=== Exercise description ===
Copy every line below that has the word "empresa" in it.

=== Recorded data ===
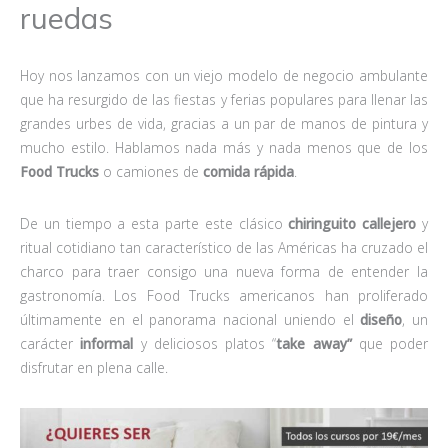
ruedas
Hoy nos lanzamos con un viejo modelo de negocio ambulante
que ha resurgido de las fiestas y ferias populares para llenar las
grandes urbes de vida, gracias a un par de manos de pintura y
mucho estilo. Hablamos nada más y nada menos que de los
Food Trucks
o camiones de
comida rápida
.
De un tiempo a esta parte este clásico
chiringuito callejero
y
ritual cotidiano tan característico de las Américas ha cruzado el
charco para traer consigo una nueva forma de entender la
gastronomía. Los Food Trucks americanos han proliferado
últimamente en el panorama nacional uniendo el
diseño
, un
carácter
informal
y deliciosos platos “
take away”
que poder
disfrutar en plena calle.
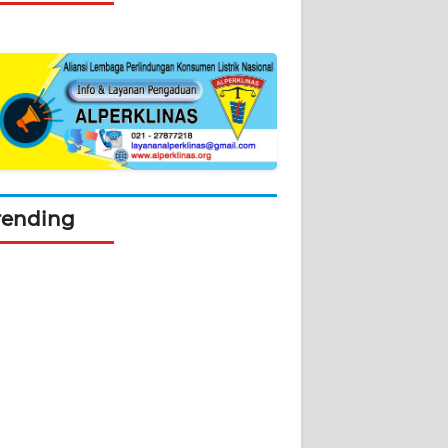
rending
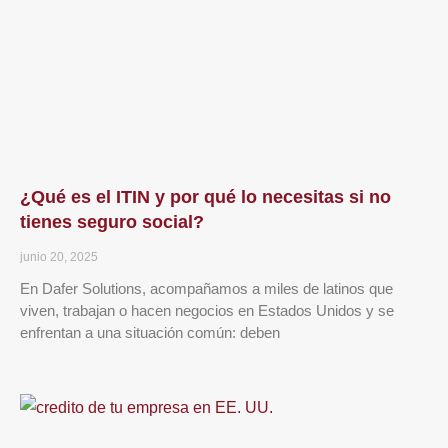
¿Qué es el ITIN y por qué lo necesitas si no
tienes seguro social?
junio 20, 2025
En Dafer Solutions, acompañamos a miles de latinos que
viven, trabajan o hacen negocios en Estados Unidos y se
enfrentan a una situación común: deben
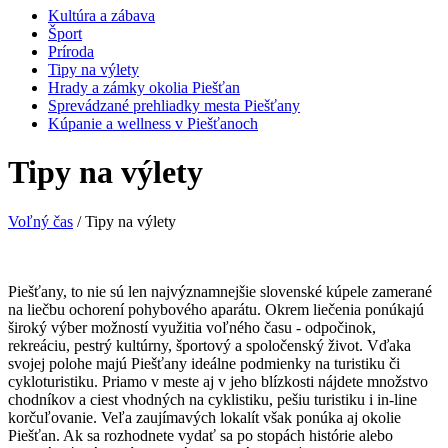
Kultúra a zábava
Šport
Príroda
Tipy na výlety
Hrady a zámky okolia Piešťan
Sprevádzané prehliadky mesta Piešťany
Kúpanie a wellness v Piešťanoch
Tipy na výlety
Voľný čas
/ Tipy na výlety
Piešťany, to nie sú len najvýznamnejšie slovenské kúpele zamerané
na liečbu ochorení pohybového aparátu. Okrem liečenia ponúkajú
široký výber možností využitia voľného času - odpočinok,
rekreáciu, pestrý kultúrny, športový a spoločenský život. Vďaka
svojej polohe majú Piešťany ideálne podmienky na turistiku či
cykloturistiku. Priamo v meste aj v jeho blízkosti nájdete množstvo
chodníkov a ciest vhodných na cyklistiku, pešiu turistiku i in-line
korčuľovanie. Veľa zaujímavých lokalít však ponúka aj okolie
Piešťan. Ak sa rozhodnete vydať sa po stopách histórie alebo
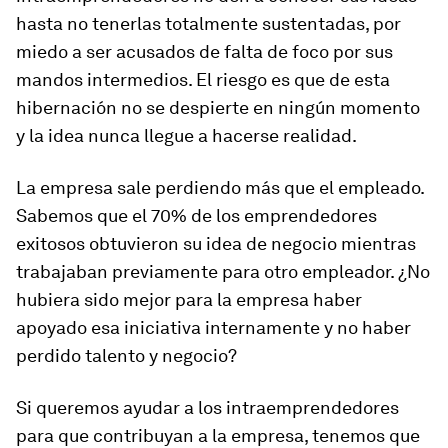
hasta no tenerlas totalmente sustentadas, por
miedo a ser acusados de falta de foco por sus
mandos intermedios. El riesgo es que de esta
hibernación no se despierte en ningún momento
y la idea nunca llegue a hacerse realidad.
La empresa sale perdiendo más que el empleado.
Sabemos que el 70% de los emprendedores
exitosos obtuvieron su idea de negocio mientras
trabajaban previamente para otro empleador. ¿No
hubiera sido mejor para la empresa haber
apoyado esa iniciativa internamente y no haber
perdido talento y negocio?
Si queremos ayudar a los intraemprendedores
para que contribuyan a la empresa, tenemos que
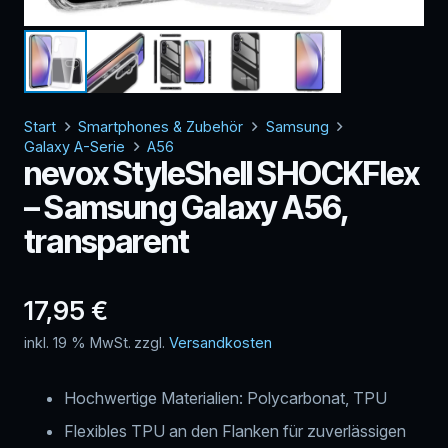
Start
Smartphones & Zubehör
Samsung
Galaxy A-Serie
A56
nevox StyleShell SHOCKFlex
– Samsung Galaxy A56,
transparent
17,95
€
inkl. 19 % MwSt.
zzgl.
Versandkosten
Hochwertige Materialien: Polycarbonat, TPU
Flexibles TPU an den Flanken für zuverlässigen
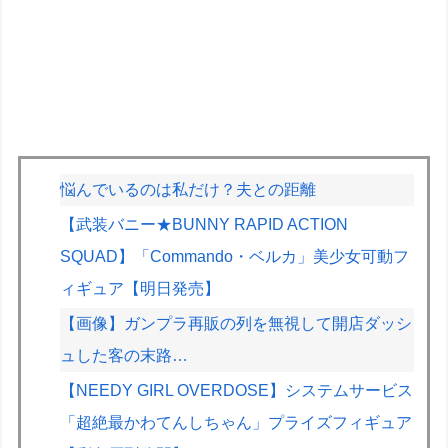
悩んでいるのは私だけ？夫との距離
【武装バニー★BUNNY RAPID ACTION
SQUAD】「Commando・ベルカ」美少女可動フ
ィギュア【明日発売】
【画像】ガンプラ再販の列を無視して開店ダッシ
ュした客の末路…
【NEEDY GIRL OVERDOSE】システムサービス
「超絶最かわてんしちゃん」プライズフィギュア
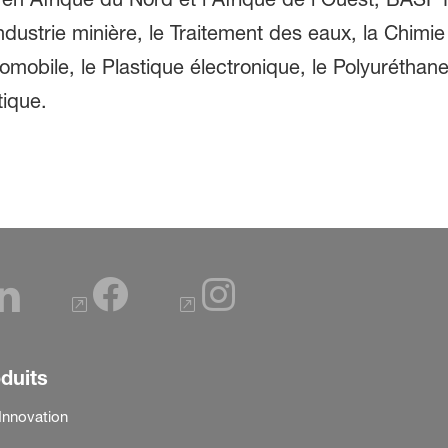
'Industrie minière, le Traitement des eaux, la Chimie
tomobile, le Plastique électronique, le Polyuréthan
tique.
duits
Innovation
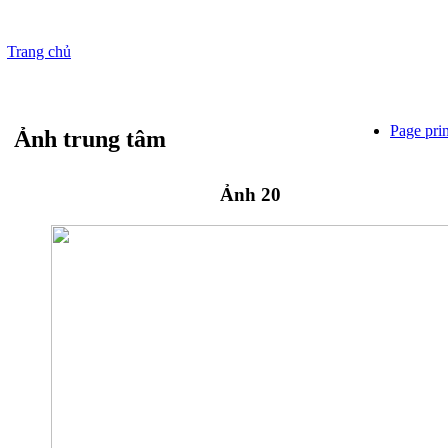
Trang chủ
Page pri
Ảnh trung tâm
Ảnh 20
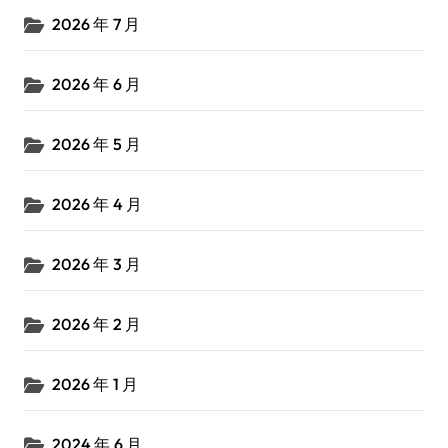
2026 年 7 月
2026 年 6 月
2026 年 5 月
2026 年 4 月
2026 年 3 月
2026 年 2 月
2026 年 1 月
2024 年 6 月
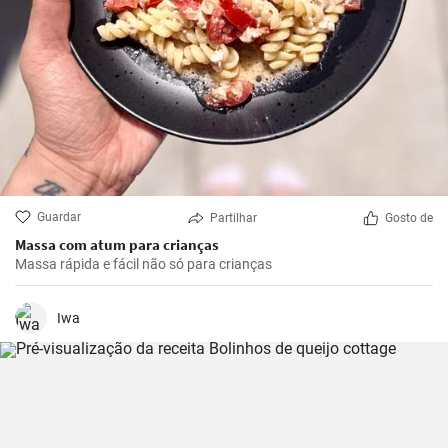
Guardar
Partilhar
Gosto de
Massa com atum para crianças
Massa rápida e fácil não só para crianças
Iwa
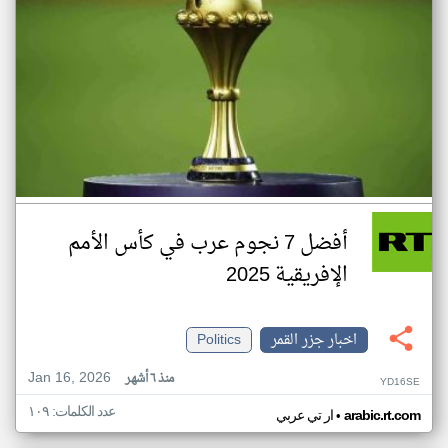
أفضل 7 نجوم عرب في كأس الأمم
الإفريقية 2025
اخبار جزر القمر
Politics
Jan 16, 2026
منذ ٦ أشهر
YD16SE
عدد الكلمات: ١٠٩
•
arabic.rt.com
ار تي عربي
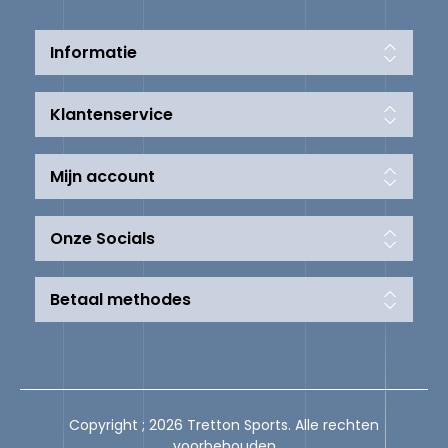
Informatie
Klantenservice
Mijn account
Onze Socials
Betaal methodes
Copyright ; 2026 Tretton Sports. Alle rechten
voorbehouden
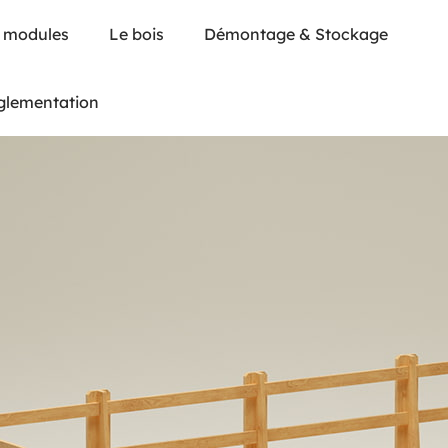
 modules
Le bois
Démontage & Stockage
glementation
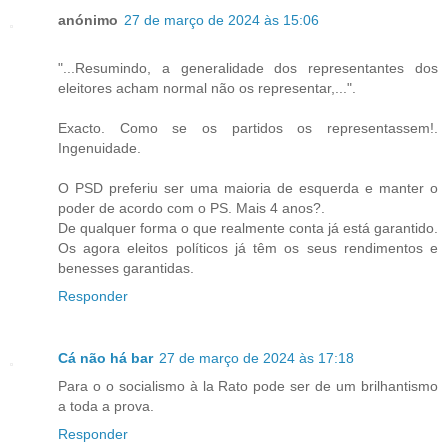
anónimo
27 de março de 2024 às 15:06
"...Resumindo, a generalidade dos representantes dos
eleitores acham normal não os representar,...".
Exacto. Como se os partidos os representassem!.
Ingenuidade.
O PSD preferiu ser uma maioria de esquerda e manter o
poder de acordo com o PS. Mais 4 anos?.
De qualquer forma o que realmente conta já está garantido.
Os agora eleitos políticos já têm os seus rendimentos e
benesses garantidas.
Responder
Cá não há bar
27 de março de 2024 às 17:18
Para o o socialismo à la Rato pode ser de um brilhantismo
a toda a prova.
Responder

=== Response to the task ===
La empresa sale perdiendo más que el empleado.
hubiera sido mejor para la empresa haber
para que contribuyan a la empresa, tenemos que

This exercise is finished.